:: EXERCISE ::
Summarize the lecture transcript in three sentences.

>> Start DOCUMENT EXCERPT

So this promised flop per sec is uh not
considering this as much. Yeah.
Um one a note is like uh this is
actually a you know there's also
something called hardware you know flops
uization and the the inov the motivation
here is that we are all we're trying to
look at
the it's it's called model because we're
looking at the number of effective
useful operations that the model is you
know performing okay And uh so it's a
way of kind of standardizing. It's not
the actual number of flops that are are
done because you could have optimization
in your code that cache a few things or
redo um you know um recomputation of
some things and in some sense you're
still computing the same model. So what
matters is that you're this is sort of
trying to look at the model complexity
and you shouldn't be penalized just
because you were clever in your MFU if
you were clever and you didn't actually
do the flops um but you you said you
did. Okay. So you can also do the same
with
BF16.
Um Oops.
And here we see that for uh BF the um
the time is actually much uh better
right so 03 um instead
of.16 so the actual flops per second is
higher um the even accounting for
sparsity the the promise flops is uh
still quite high so the MFU actually um
lower for BF uh
16. Um this is you know maybe
surprisingly low but
um but sometimes the promise flops is a
bit of a you know
optimistic. So always benchmark your
code uh and don't just uh kind of assume
that you're going to get certain um
levels of
performance. Okay. So uh just to
summarize um matrix multiplications u
dominate the the compute and the general
rule of the thumb is that it's two times
the product of the dimensions
flops. Um
the flops per second floating points per
second depends on you know the hardware
and also the data type. So the fancier
the hardware you have, the higher it is,
the the smaller the data type, the
usually the faster it is. Um and uh MFU
is a useful notion to look at how well
you've you're essentially squeezing you
know your your hardware.
Yeah, I I've heard that often uh in
order to get like the maximum
utilization, you want to use these like
tensor cores on the machine. And so like
does PyTorch by default use these tensor
cores and like are these uh accounting
for that? Yeah. So the question is uh
what about those tensor cores? So if you
go to this um spec sheet um you'll see
that
um you know these are all on the tensor
core. So the tensor core is basically
you know you know specialized hardware
to do um map models. Um so if you are
um you know if you're so by default it
should use it and if you especially if
you're using PyTorch you know compile it
will generate the the code that will um
use the the hardware
properly. Okay. So um let's talk a
little about you know gradients. So, and
the the reason is that we've only looked
at matrix multiplication or in other
words basically feed forward um forward
passes and the number of flops. Um but
there's also a computation that comes
from computing gradients and we want to
track down how much uh that is. Um
okay so just to consider a simple
example simple linear model um where you
take the uh the prediction of a linear
model and you um you look at the MSE
with respect to five. though not a very
interesting loss but I think it'll it's
illustrative for uh looking at the the
gradients. Okay. So remember in the
forward pass you have your x you have
your your w which um you want to compute
the gradient with respect to you make a
prediction um by taking a linear product
and then you you have your loss. Okay.

>> End DOCUMENT EXCERPT
>> Start SUPPLIED MATERIAL

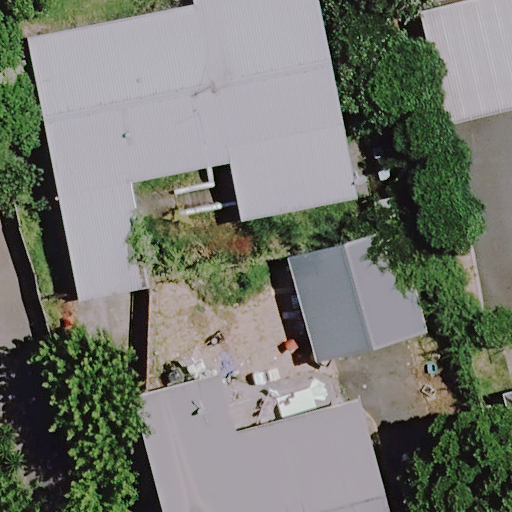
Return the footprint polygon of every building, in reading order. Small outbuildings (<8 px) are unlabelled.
[(344,199),(301,0),(184,0),(13,37),(70,303),(139,289),(116,183),(216,162),(229,224),(344,199)] [(511,107),(511,0),(459,0),(411,11),(437,125),(511,107)] [(410,335),(381,233),(276,263),(305,365),(410,335)] [(511,388),(498,393),(511,442),(511,388)] [(369,511),(344,406),(136,457),(149,511),(369,511)]
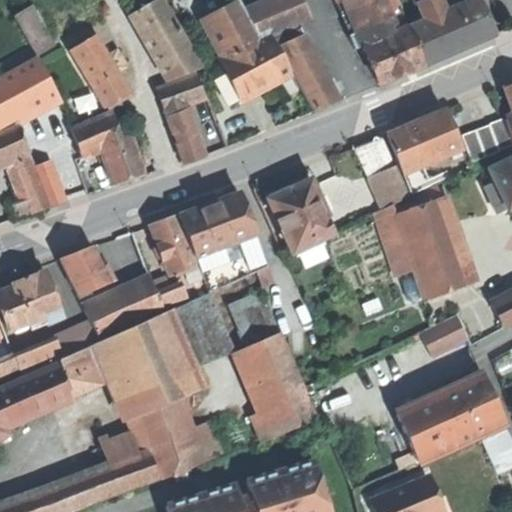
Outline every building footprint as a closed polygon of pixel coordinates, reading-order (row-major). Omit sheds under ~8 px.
[(33,53),(117,12),(109,0),(39,0),(11,14),(33,53)] [(122,20),(134,13),(156,0),(109,0),(117,12),(122,20)] [(156,0),(134,13),(175,82),(195,74),(203,71),(161,0),(156,0)] [(302,0),(271,0),(243,11),(261,41),(270,37),(301,23),(311,19),(302,0)] [(356,34),(363,49),(408,29),(395,0),(333,0),(335,4),(342,1),(356,34)] [(458,53),(493,37),(477,0),(445,14),(439,0),(428,0),(416,5),(424,22),(408,29),(424,67),(458,53)] [(335,4),(349,36),(356,34),(342,1),(335,4)] [(264,91),(292,76),(270,37),(261,41),(243,11),(238,3),(201,22),(221,60),(219,61),(225,73),(214,78),(228,106),(241,100),(242,103),(264,91)] [(301,23),(270,37),(292,76),(302,96),(328,84),(301,23)] [(379,86),(424,67),(408,29),(363,49),(379,86)] [(356,51),(363,49),(356,34),(349,36),(356,51)] [(70,52),(104,111),(128,97),(115,73),(94,38),(70,52)] [(0,79),(0,131),(59,98),(36,59),(0,79)] [(156,89),(165,113),(187,105),(205,99),(195,74),(175,82),(156,89)] [(337,104),(328,84),(302,96),(312,114),(326,109),(337,104)] [(165,113),(166,118),(188,110),(187,105),(165,113)] [(188,110),(166,118),(184,166),(193,162),(206,158),(188,110)] [(427,176),(421,163),(450,151),(460,147),(445,110),(412,124),(386,134),(410,192),(435,181),(432,174),(427,176)] [(90,124),(99,147),(119,140),(113,114),(90,124)] [(202,122),(214,150),(227,144),(215,116),(202,122)] [(497,149),(511,145),(503,118),(489,122),(489,124),(497,149)] [(80,160),(101,153),(99,147),(90,124),(69,131),(80,160)] [(497,151),(497,149),(489,124),(475,128),(483,155),(497,151)] [(468,159),(483,155),(475,128),(460,132),(468,159)] [(0,167),(13,162),(30,156),(20,129),(0,136),(0,167)] [(414,269),(394,214),(391,204),(409,197),(383,135),(355,147),(381,208),(375,212),(398,275),(414,269)] [(101,153),(112,186),(128,180),(145,174),(131,136),(119,140),(99,147),(101,153)] [(463,154),(460,147),(450,151),(453,158),(463,154)] [(43,152),(30,156),(49,210),(62,205),(43,152)] [(49,210),(30,156),(13,162),(27,201),(32,216),(49,210)] [(511,206),(511,157),(489,168),(495,182),(484,187),(493,207),(504,202),(508,209),(511,206)] [(268,200),(291,249),(294,247),(297,255),(325,242),(323,237),(334,231),(310,177),(295,184),(288,187),(287,183),(267,192),(270,199),(268,200)] [(437,183),(409,197),(391,204),(394,214),(441,197),(437,183)] [(177,216),(195,259),(253,235),(256,234),(239,193),(206,205),(177,216)] [(464,261),(441,197),(394,214),(414,269),(416,276),(417,278),(464,261)] [(17,221),(32,216),(27,201),(12,207),(17,221)] [(171,274),(197,264),(195,259),(177,216),(162,221),(151,225),(171,274)] [(117,236),(123,254),(138,249),(132,231),(117,236)] [(267,267),(253,235),(195,259),(197,264),(208,291),(213,289),(258,271),(267,267)] [(61,258),(78,295),(107,281),(100,266),(90,244),(74,252),(61,258)] [(472,282),(464,261),(417,278),(424,299),(472,282)] [(107,263),(100,266),(107,281),(114,278),(107,263)] [(136,272),(140,283),(151,279),(146,267),(136,272)] [(0,290),(0,306),(9,329),(47,314),(60,309),(44,269),(24,277),(12,282),(13,285),(0,290)] [(264,286),(258,271),(213,289),(219,304),(264,286)] [(413,303),(424,299),(417,278),(416,276),(405,280),(403,285),(408,300),(413,303)] [(84,308),(89,320),(97,338),(164,309),(158,295),(151,279),(140,283),(84,308)] [(187,298),(181,285),(158,295),(164,309),(187,298)] [(278,330),(260,289),(228,303),(246,344),(278,330)] [(511,292),(492,303),(503,326),(511,322),(511,292)] [(62,315),(60,309),(47,314),(50,320),(62,315)] [(102,340),(129,417),(182,397),(205,388),(170,309),(102,340)] [(460,312),(422,331),(436,357),(473,337),(460,312)] [(89,320),(72,328),(81,349),(85,347),(99,341),(97,338),(89,320)] [(53,336),(54,338),(63,357),(81,349),(72,328),(53,336)] [(315,418),(279,332),(242,348),(278,434),(315,418)] [(19,370),(20,373),(59,359),(63,357),(54,338),(14,356),(19,370)] [(100,382),(85,347),(81,349),(63,357),(59,359),(59,362),(68,395),(100,382)] [(0,377),(19,370),(14,356),(0,361),(0,377)] [(69,399),(68,395),(59,362),(15,382),(30,416),(69,399)] [(0,428),(30,416),(15,382),(0,388),(0,428)] [(129,417),(142,452),(152,480),(205,461),(182,397),(129,417)] [(511,465),(511,441),(505,425),(487,433),(503,470),(511,465)] [(142,452),(92,470),(103,498),(152,480),(142,452)] [(168,506),(169,511),(331,511),(316,462),(283,472),(285,478),(277,480),(270,475),(248,482),(252,494),(241,497),(237,485),(215,492),(211,500),(204,502),(202,496),(168,506)] [(0,503),(0,511),(64,511),(103,498),(92,470),(0,503)] [(283,472),(270,475),(277,480),(285,478),(283,472)] [(211,500),(215,492),(202,496),(204,502),(211,500)]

>> End SUPPLIED MATERIAL

:: RESPONSE TO THE EXERCISE ::
Matrix multiplications dominate the compute at roughly two times the product of the dimensions in flops, and flops per second depend on the hardware and the data type. MFU is a useful measure of how well you are squeezing your hardware, though promised flops can be optimistic, so you should always benchmark your code. Tensor cores should be used by default, especially with PyTorch compile, and the lecture then turns to gradients because only forward passes have been counted so far.